You've got probably less than 10 lift served trails in the state suitable for a full-DH, plus a handful of shuttle-able private/secret/bootleg trails.
  • 1 0
 @dthomp325: have you ridden the new Telluride bike park? Also, I would say being able to huck to flat harder is always a plus of a DH rig
  • 1 0
 @wilbersk: I have been to the "old" Telluride bike park, but not the new one. Is it any good? The old one had short runs, but it was cool to ride the WC course.
  • 2 0
 @kcy4130: of the ones I've ridden:
Trestle, Snowmass, Vail : Enduro
Angel Fire, Granby, Keystone : DH
Steamboat : could go either way
Whistler : DH
Bike Park Wales : Enduro
The Alps stuff I've ridden is really variable, overall I'd prefer a DH bike but usually take my Enduro so I can ride out of the park too. The resorts I've ridden that were most DH oriented are probably Les Arcs and Les 7 Laux, I'd kinda add Pila cuz although most of it's doable on the Enduro it beats the crap out of you.
  • 6 0
 Where I live and ride the trails outside of the bike park hardly justify full enduro bikes but the bike park has some pretty wild stuff. Ended up deciding to get a used dh frame to build up for the bike parks and a short travel 29er for most the other riding.
  • 3 0
 Living in Boston this is what I’m leaning towards now. I don’t need a 160mm enduro bike for any of my regular riding that I’m lucky to get 1000’ of climbing in in 90 minutes, but I’m done with riding a Fuse at Highland and Thunder Mountain. Next year I’m going for a real DH rig unless I can be convinced otherwise.

**********

Job: Continue the forum discussion above about choosing downhill or enduro bikes for bike parks, starting after its final comment.

Data shown:
**********

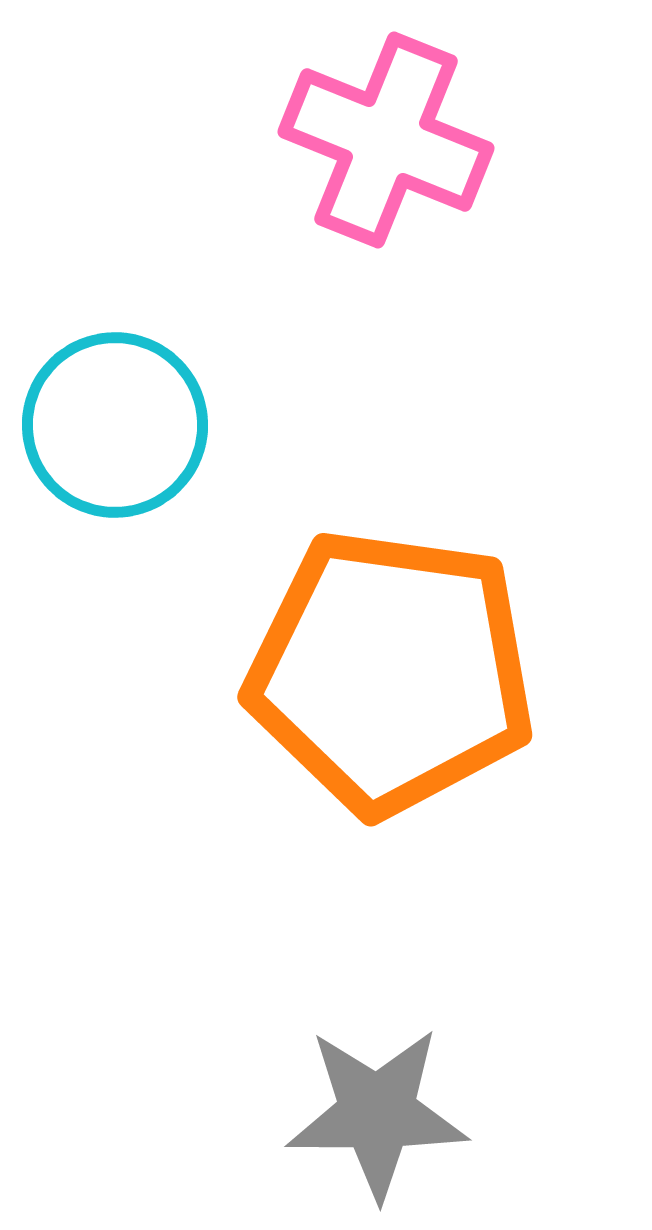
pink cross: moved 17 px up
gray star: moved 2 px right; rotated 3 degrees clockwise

**********

Expected output:
  • 2 0
 @sjma: go for it I'm in the similar situation my trail networkniant rough enough for an enduro but my park is so much better on a full dh bike. You wont regret it.
  • 6 0
 If I lived in a mountain town with lift access id surely consider it. The feeling of a true DH sender on big mtn's is like no other. As for which one...So many good options. Perhaps a V10 or Pivot.
  • 8 0
 Enduro bikes aren't as capable, can't go XXL and DH bikes all-in-all are more fun. That's why you buy both.
  • 1 0
 Haha!
  • 4 0
 @mikelevy Question: Now that we are seeing companies put tools in the steerer tube and make it mounts on the underside of the top tube, how do Pinkbike tech editors carry their shit for rides? How do you mount stuff on the mounts on the underside of the top tube?
  • 6 0
 I've been using a WolfTooth B-Rad strap to hold a tube and tire lever. That's a good topic - we could definitely ramble on for a while about the things we do (and don't) carry.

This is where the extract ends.